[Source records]
.....

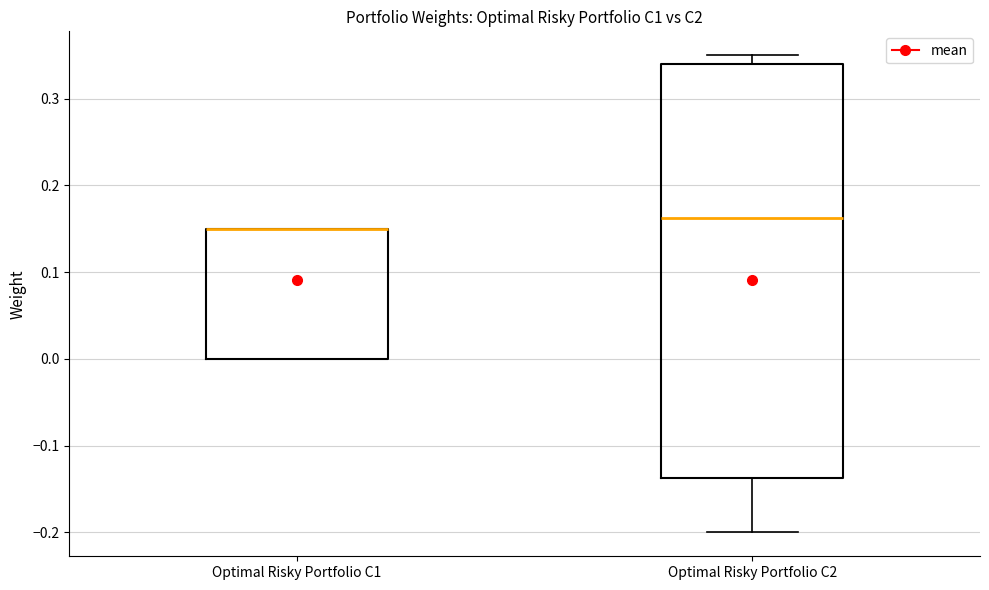

Where is the lower edge of the box for Optimal Risky Portfolio C2 on the y-axis? The values are not printed on the chart, so give them approximately, as read against the axis.

-0.14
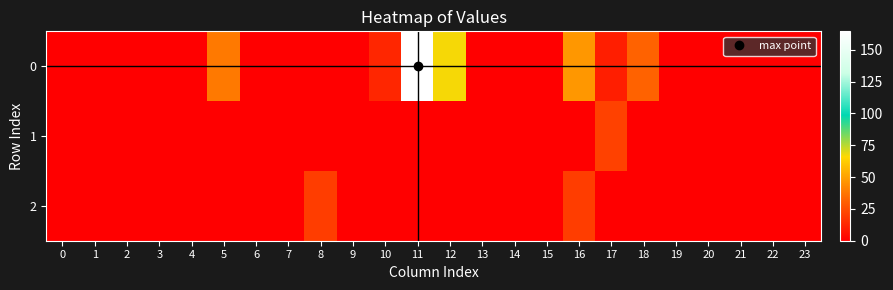

Which category has the highest value across all series?

11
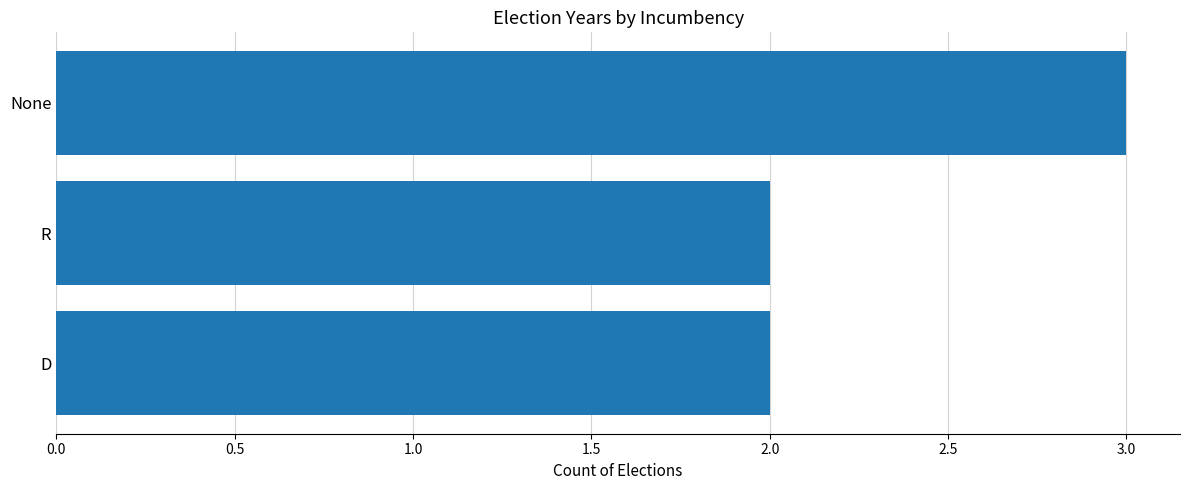

Reading top to bottom, extract all data points from this chart.

None=3	R=2	D=2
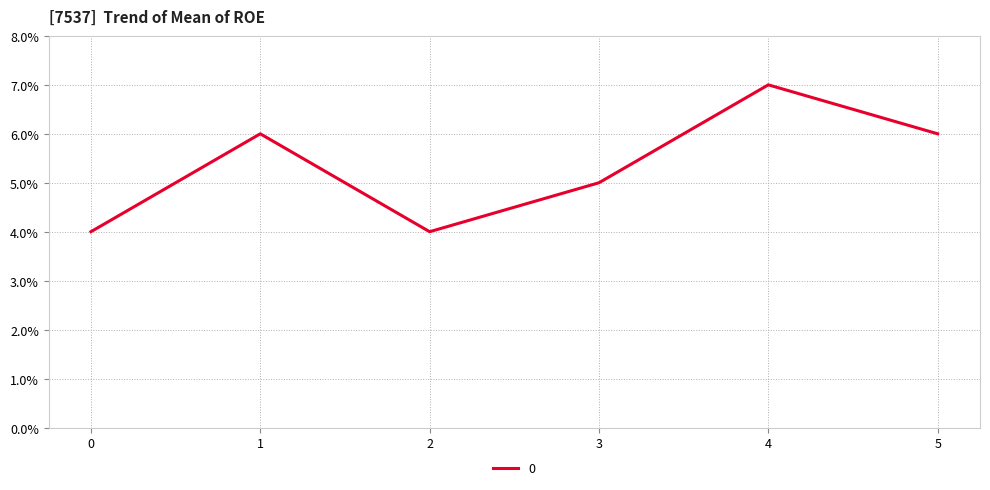

What is the ratio of the value at 1 to the value at 5?

1.0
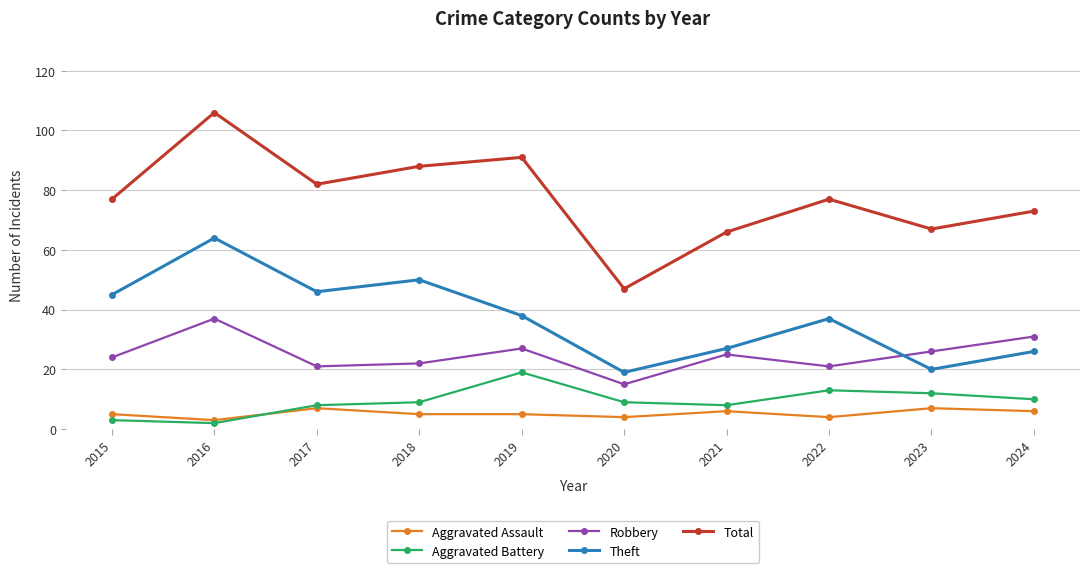

In Aggravated Battery, how many points are higher than both neighbors (excluding endpoints)?

2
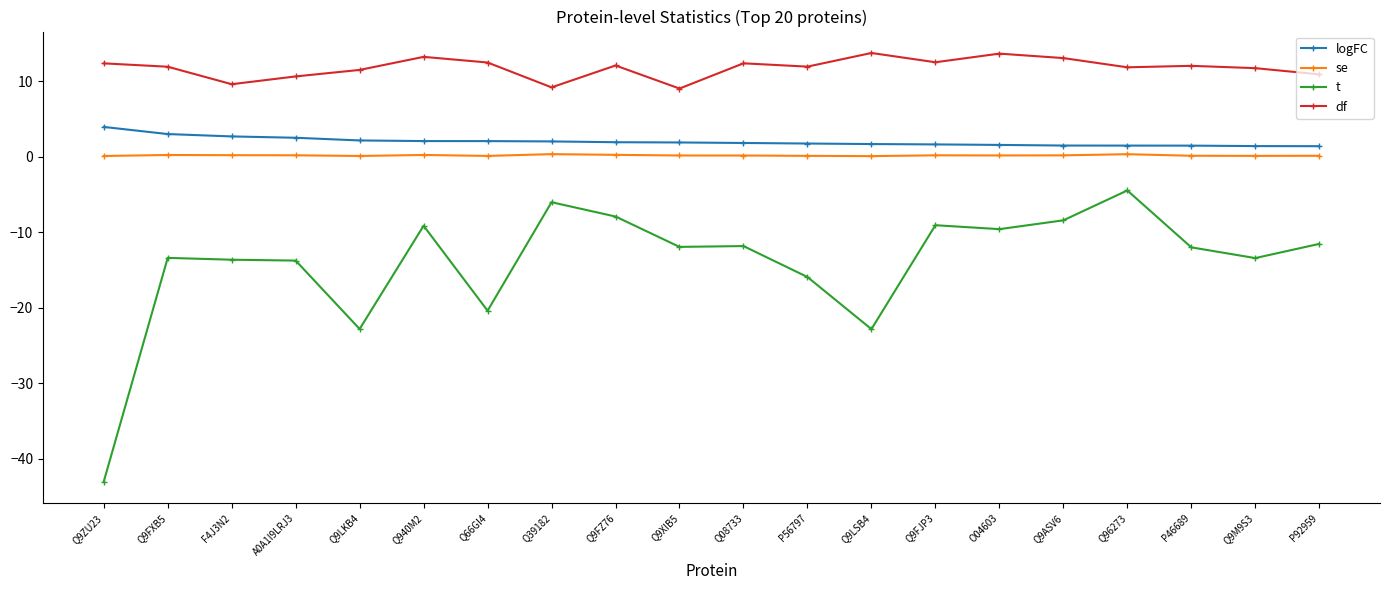

True or false: df and logFC intersect in this chart.

False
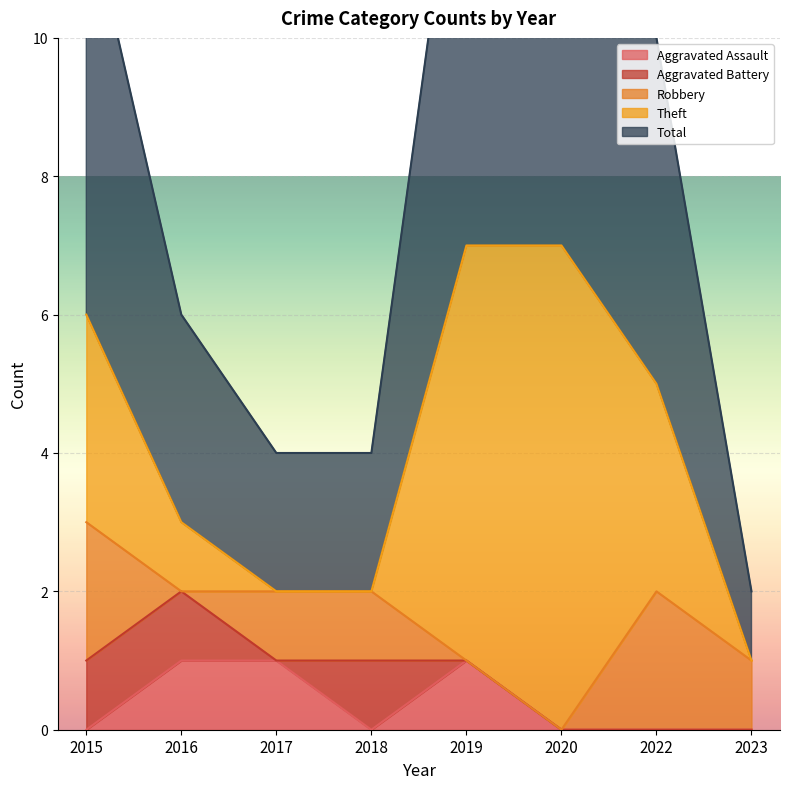

How many lines are shown in the chart?

5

.....

Rewrite every line of the data above as a numbered list, omitting blank lines and excluding the pictures.

1. Where is the lower edge of the box for Optimal Risky Portfolio C2 on the y-axis? The values are not printed on the chart, so give them approximately, as read against the axis.
2. -0.14
3. Which category has the highest value across all series?
4. 11
5. Reading top to bottom, extract all data points from this chart.
6. None=3	R=2	D=2
7. What is the ratio of the value at 1 to the value at 5?
8. 1.0
9. In Aggravated Battery, how many points are higher than both neighbors (excluding endpoints)?
10. 2
11. True or false: df and logFC intersect in this chart.
12. False
13. How many lines are shown in the chart?
14. 5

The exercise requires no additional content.